--- Dataset records Enclosed Below ---

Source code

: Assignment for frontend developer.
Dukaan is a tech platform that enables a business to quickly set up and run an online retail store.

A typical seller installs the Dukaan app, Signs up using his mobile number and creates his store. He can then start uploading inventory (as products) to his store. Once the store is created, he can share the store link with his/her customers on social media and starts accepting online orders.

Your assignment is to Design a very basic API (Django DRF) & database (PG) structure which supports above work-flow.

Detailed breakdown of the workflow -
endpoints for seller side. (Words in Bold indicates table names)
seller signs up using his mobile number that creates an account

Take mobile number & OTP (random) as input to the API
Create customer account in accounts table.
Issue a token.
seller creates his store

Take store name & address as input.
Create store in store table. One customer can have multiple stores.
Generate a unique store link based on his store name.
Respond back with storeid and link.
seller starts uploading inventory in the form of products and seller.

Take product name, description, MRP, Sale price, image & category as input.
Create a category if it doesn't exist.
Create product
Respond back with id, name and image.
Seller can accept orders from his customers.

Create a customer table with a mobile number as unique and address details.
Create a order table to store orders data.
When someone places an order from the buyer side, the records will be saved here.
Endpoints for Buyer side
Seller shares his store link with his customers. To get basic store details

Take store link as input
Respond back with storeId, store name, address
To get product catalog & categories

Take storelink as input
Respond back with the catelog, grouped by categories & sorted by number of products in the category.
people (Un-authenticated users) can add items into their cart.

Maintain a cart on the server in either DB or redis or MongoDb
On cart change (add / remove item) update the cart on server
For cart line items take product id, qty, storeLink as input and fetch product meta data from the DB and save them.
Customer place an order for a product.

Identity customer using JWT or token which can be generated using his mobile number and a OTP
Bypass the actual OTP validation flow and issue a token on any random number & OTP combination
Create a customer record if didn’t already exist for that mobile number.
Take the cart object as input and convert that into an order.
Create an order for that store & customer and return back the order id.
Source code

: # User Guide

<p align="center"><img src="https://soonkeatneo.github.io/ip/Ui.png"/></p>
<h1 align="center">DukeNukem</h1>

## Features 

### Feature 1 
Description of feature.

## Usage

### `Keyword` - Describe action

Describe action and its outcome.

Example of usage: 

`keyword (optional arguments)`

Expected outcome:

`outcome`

--- End of Enclosed Dataset records ---
--- Dataset records Enclosed Below ---

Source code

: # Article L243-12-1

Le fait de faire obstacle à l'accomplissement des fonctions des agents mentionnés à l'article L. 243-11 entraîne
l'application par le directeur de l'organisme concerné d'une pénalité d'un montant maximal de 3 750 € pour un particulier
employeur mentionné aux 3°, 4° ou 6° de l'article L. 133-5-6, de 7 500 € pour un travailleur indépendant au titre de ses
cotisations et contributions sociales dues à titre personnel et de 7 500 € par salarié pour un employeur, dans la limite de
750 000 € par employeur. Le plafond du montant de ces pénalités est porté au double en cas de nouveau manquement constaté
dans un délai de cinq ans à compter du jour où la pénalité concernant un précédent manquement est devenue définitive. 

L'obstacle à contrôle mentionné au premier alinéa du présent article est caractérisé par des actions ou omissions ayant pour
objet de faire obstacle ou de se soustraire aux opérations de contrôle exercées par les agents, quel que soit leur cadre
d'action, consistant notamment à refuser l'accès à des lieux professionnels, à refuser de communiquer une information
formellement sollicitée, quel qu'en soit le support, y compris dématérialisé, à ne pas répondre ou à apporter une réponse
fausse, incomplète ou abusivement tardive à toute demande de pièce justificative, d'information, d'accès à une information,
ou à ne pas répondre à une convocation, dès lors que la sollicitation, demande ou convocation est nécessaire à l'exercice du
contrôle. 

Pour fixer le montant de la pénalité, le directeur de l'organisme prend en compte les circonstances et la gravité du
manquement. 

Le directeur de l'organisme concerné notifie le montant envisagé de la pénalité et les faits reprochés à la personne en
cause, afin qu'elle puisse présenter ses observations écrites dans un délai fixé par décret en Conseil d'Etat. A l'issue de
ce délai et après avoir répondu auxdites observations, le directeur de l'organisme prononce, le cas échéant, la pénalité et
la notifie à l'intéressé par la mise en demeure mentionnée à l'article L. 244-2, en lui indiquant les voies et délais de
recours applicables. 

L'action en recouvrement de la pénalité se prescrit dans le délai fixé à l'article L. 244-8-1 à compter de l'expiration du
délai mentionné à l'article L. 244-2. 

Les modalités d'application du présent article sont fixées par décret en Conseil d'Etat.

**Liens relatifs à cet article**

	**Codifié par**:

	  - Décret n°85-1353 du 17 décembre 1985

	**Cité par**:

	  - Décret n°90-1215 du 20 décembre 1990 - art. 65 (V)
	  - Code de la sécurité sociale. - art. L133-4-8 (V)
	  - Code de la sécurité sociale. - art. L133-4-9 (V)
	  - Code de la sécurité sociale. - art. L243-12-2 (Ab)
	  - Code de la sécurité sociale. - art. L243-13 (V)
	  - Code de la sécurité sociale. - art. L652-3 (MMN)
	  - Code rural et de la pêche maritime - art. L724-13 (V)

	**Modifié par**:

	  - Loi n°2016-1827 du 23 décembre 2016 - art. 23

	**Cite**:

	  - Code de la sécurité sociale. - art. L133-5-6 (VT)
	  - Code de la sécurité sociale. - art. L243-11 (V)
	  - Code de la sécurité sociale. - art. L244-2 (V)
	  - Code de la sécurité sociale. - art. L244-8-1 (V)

--- End of Enclosed Dataset records ---

◆ Task brief:
Look through the entries, and return every line that the word "Dukaan" appears in.

◆ Written reply:
Dukaan is a tech platform that enables a business to quickly set up and run an online retail store.
A typical seller installs the Dukaan app, Signs up using his mobile number and creates his store. He can then start uploading inventory (as products) to his store. Once the store is created, he can share the store link with his/her customers on social media and starts accepting online orders.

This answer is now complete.